🤖 AI Summary
In NL2SQL, large language models (LLMs) suffer from two key bottlenecks: overly coarse-grained task decomposition and inaccurate identification of domain-specific keywords, leading to high SQL generation error rates. Moreover, existing benchmarks lack fine-grained task segmentation and explicit keyword annotations, hindering model interpretability and performance.
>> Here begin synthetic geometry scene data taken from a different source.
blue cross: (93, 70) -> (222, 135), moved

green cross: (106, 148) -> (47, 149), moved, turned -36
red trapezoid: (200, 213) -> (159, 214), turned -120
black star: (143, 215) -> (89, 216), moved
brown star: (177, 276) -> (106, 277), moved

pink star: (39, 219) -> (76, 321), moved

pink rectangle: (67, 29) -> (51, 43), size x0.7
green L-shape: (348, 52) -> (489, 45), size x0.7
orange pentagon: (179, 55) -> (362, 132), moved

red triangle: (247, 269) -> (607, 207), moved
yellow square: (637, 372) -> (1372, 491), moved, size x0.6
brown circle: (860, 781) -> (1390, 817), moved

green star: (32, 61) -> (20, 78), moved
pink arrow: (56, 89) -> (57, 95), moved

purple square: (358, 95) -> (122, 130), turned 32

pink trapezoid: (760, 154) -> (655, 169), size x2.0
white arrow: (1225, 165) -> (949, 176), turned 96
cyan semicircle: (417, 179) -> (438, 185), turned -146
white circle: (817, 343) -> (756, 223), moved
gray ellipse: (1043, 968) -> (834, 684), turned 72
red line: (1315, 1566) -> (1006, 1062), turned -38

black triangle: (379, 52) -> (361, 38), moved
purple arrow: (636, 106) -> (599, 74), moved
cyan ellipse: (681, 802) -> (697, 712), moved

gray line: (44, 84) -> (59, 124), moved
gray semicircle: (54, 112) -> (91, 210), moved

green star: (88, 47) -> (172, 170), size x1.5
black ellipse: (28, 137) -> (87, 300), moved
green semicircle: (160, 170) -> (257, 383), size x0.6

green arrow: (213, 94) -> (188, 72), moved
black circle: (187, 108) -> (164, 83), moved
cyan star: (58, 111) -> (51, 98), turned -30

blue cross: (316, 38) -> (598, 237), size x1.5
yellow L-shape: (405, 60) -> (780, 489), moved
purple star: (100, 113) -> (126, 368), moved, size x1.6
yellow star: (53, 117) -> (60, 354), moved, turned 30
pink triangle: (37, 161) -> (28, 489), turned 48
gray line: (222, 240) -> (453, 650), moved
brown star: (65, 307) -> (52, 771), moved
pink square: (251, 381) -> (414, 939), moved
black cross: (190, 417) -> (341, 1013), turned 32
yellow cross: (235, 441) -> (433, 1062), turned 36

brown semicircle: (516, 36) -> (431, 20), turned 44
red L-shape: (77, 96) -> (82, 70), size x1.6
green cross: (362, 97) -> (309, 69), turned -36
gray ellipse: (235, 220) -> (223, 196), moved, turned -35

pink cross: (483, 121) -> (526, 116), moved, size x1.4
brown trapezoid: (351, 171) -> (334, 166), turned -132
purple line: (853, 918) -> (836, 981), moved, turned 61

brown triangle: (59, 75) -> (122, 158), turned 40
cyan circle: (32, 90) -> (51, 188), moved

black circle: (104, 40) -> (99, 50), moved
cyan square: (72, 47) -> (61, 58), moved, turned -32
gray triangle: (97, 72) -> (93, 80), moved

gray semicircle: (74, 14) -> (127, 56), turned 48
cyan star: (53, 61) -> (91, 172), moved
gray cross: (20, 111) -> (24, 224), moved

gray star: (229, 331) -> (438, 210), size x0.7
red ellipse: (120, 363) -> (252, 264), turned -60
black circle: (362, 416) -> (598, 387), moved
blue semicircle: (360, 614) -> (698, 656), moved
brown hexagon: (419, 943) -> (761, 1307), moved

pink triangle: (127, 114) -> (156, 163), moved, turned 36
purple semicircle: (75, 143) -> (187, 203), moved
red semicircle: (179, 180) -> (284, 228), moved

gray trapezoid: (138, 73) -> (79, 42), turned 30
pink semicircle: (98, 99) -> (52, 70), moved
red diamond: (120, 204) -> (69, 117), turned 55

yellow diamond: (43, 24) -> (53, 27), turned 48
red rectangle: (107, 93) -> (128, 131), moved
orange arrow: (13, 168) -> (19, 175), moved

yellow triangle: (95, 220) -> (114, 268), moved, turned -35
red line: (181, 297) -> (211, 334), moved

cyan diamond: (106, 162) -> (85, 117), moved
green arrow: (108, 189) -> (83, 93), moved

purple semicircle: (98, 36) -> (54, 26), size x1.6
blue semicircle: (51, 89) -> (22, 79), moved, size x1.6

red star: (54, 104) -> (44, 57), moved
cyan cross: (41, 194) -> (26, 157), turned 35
To address these issues, we propose DeKeyNLU—a high-quality dataset featuring explicit hierarchical task decomposition and domain keyword labeling—and DeKeySQL, an end-to-end pipeline comprising three modules: question understanding, entity retrieval, and SQL generation. DeKeySQL integrates retrieval-augmented generation (RAG) with chain-of-thought (CoT) reasoning to enhance semantic grounding. Evaluated on BIRD and Spider, our approach achieves +6.79% and +4.5% absolute improvements in execution accuracy, respectively, effectively mitigating over-decomposition and keyword omission. This work establishes a more interpretable and scalable paradigm for semantic understanding in NL2SQL.
📝 Abstract
Natural Language to SQL (NL2SQL) provides a new model-centric paradigm that simplifies database access for non-technical users by converting natural language queries into SQL commands. Recent advancements, particularly those integrating Retrieval-Augmented Generation (RAG) and Chain-of-Thought (CoT) reasoning, have made significant strides in enhancing NL2SQL performance. However, challenges such as inaccurate task decomposition and keyword extraction by LLMs remain major bottlenecks, often leading to errors in SQL generation. While existing datasets aim to mitigate these issues by fine-tuning models, they struggle with over-fragmentation of tasks and lack of domain-specific keyword annotations, limiting their effectiveness. To address these limitations, we present DeKeyNLU, a novel dataset which contains 1,500 meticulously annotated QA pairs aimed at refining task decomposition and enhancing keyword extraction precision for the RAG pipeline. Fine-tuned with DeKeyNLU, we propose DeKeySQL, a RAG-based NL2SQL pipeline that employs three distinct modules for user question understanding, entity retrieval, and generation to improve SQL generation accuracy. We benchmarked multiple model configurations within DeKeySQL RAG pipeline. Experimental results demonstrate that fine-tuning with DeKeyNLU significantly improves SQL generation accuracy on both BIRD (62.31% to 69.10%) and Spider (84.2% to 88.7%) dev datasets.